Date

8-2017

Department

School of Education

Degree

Doctor of Education (EdD)

Chair

Robin Dabney

Keywords

Achievement gap, One-to-One Laptops, Socio-economic status, Technology enhanced standardized assessments

Disciplines

Education | Educational Methods | Language and Literacy Education

Abstract

This quantitative study extends previous research on the impact of one to one (1:1) laptop environments on student outcomes in English Language Arts (ELA) by focusing on students from various socio-economic backgrounds, while using a new technology-enhanced, state-administered assessment to measure performance. This study is significant because policy makers focus on state test scores when planning educational investments. Therefore, results from this study can assist policy makers in determining best practices related to technology integration to ensure equitable opportunities for all students.

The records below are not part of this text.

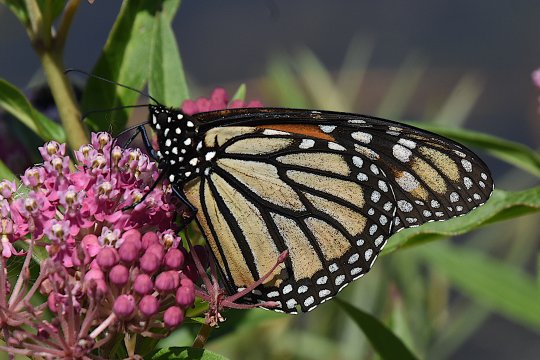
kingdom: Animalia
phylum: Arthropoda
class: Insecta
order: Lepidoptera
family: Nymphalidae
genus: Danaus
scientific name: Danaus plexippus
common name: Monarch
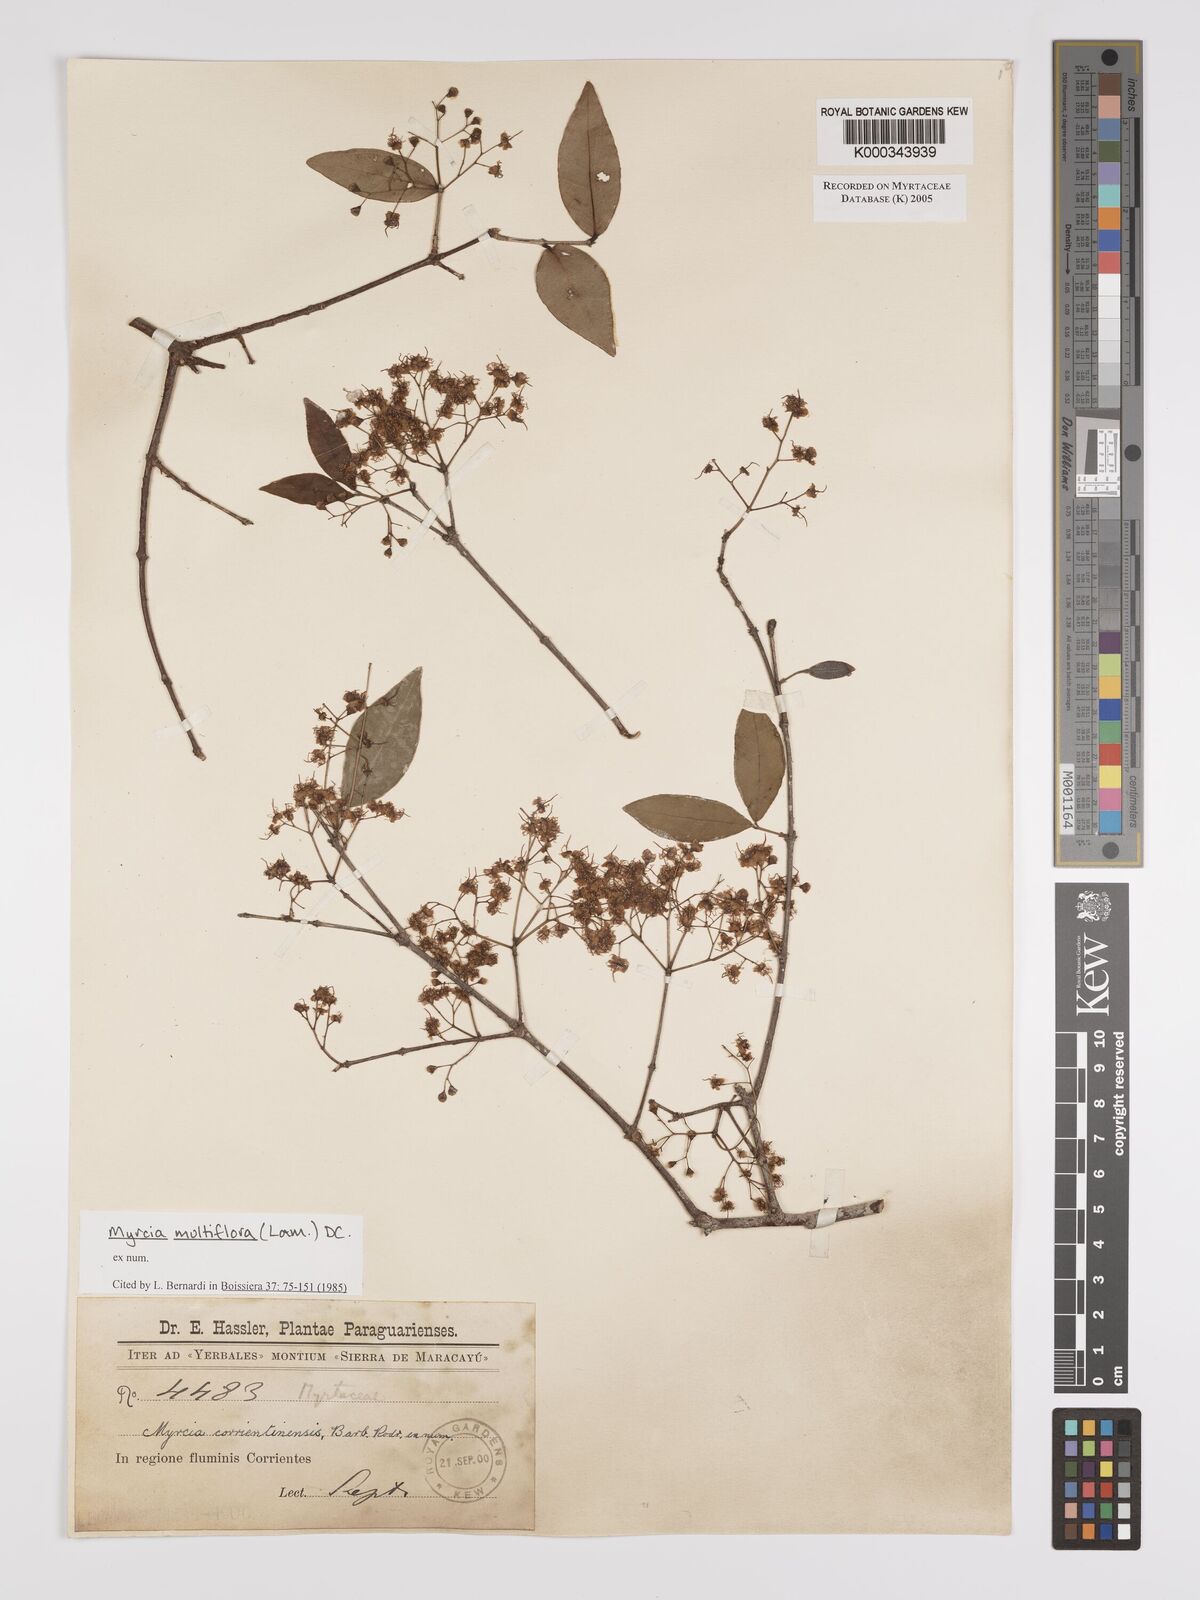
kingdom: Plantae
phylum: Tracheophyta
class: Magnoliopsida
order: Myrtales
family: Myrtaceae
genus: Myrcia
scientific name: Myrcia multiflora
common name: Pedra hume
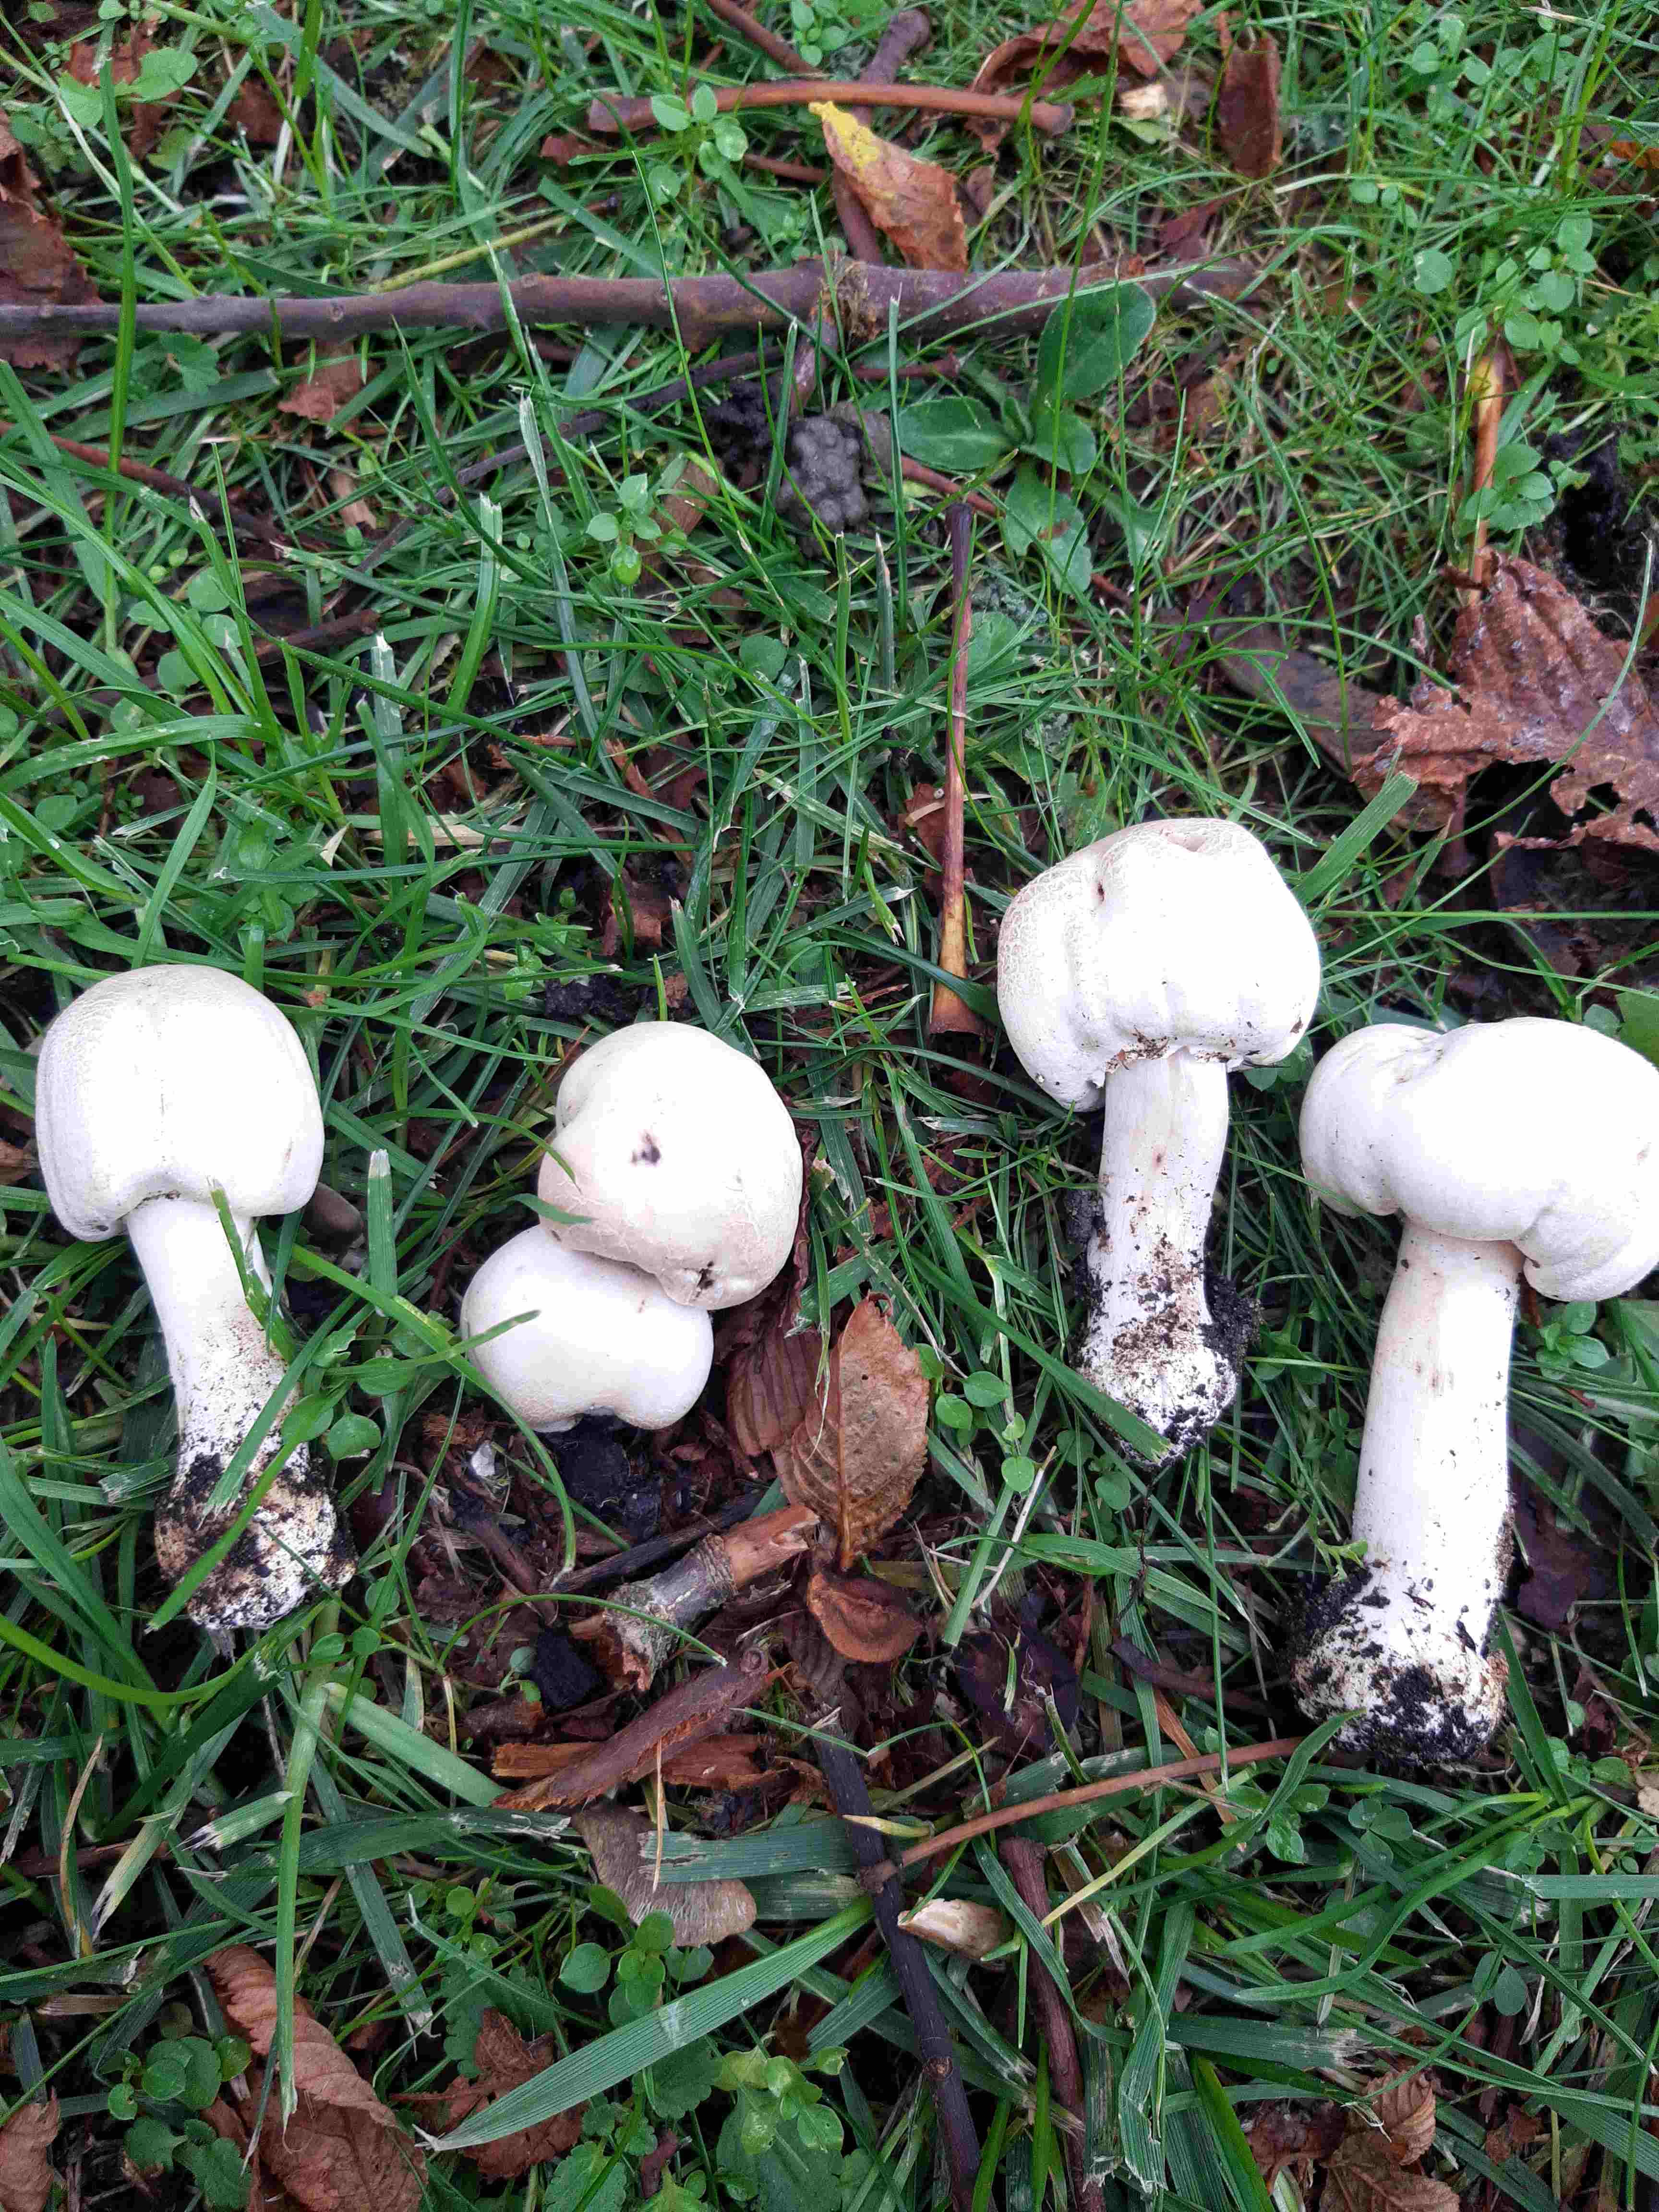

A non-experimental ex post facto causal comparative research design was used to explore the impact of 1:1 laptops on the ELA achievement of fifth grade students from various socio-economic backgrounds using a state-administered technology enhanced assessment. The target population included fifth grade students attending public schools within five different school systems located in a northeastern state that took the Partnership for Assessment of Readiness for College and Careers (PARCC) assessment during the 2015-2016 school year. The sample size was 400 students. To measure ELA achievement, data from the 2015-2016 PARCC assessments was collected along with demographic information on socio-economic status. A two-way ANOVA revealed a significant difference in the dependent variable (ELA PARCC scores) based on social economic status (FARMS vs. Non-FARMS). However, no significant difference was found in the dependent variable based on learning environment (1:1 laptop vs. not 1:1 laptop), and no significant interaction was found between learning environment and socio-economic status on PARCC ELA scores. Recommendations for future research are provided.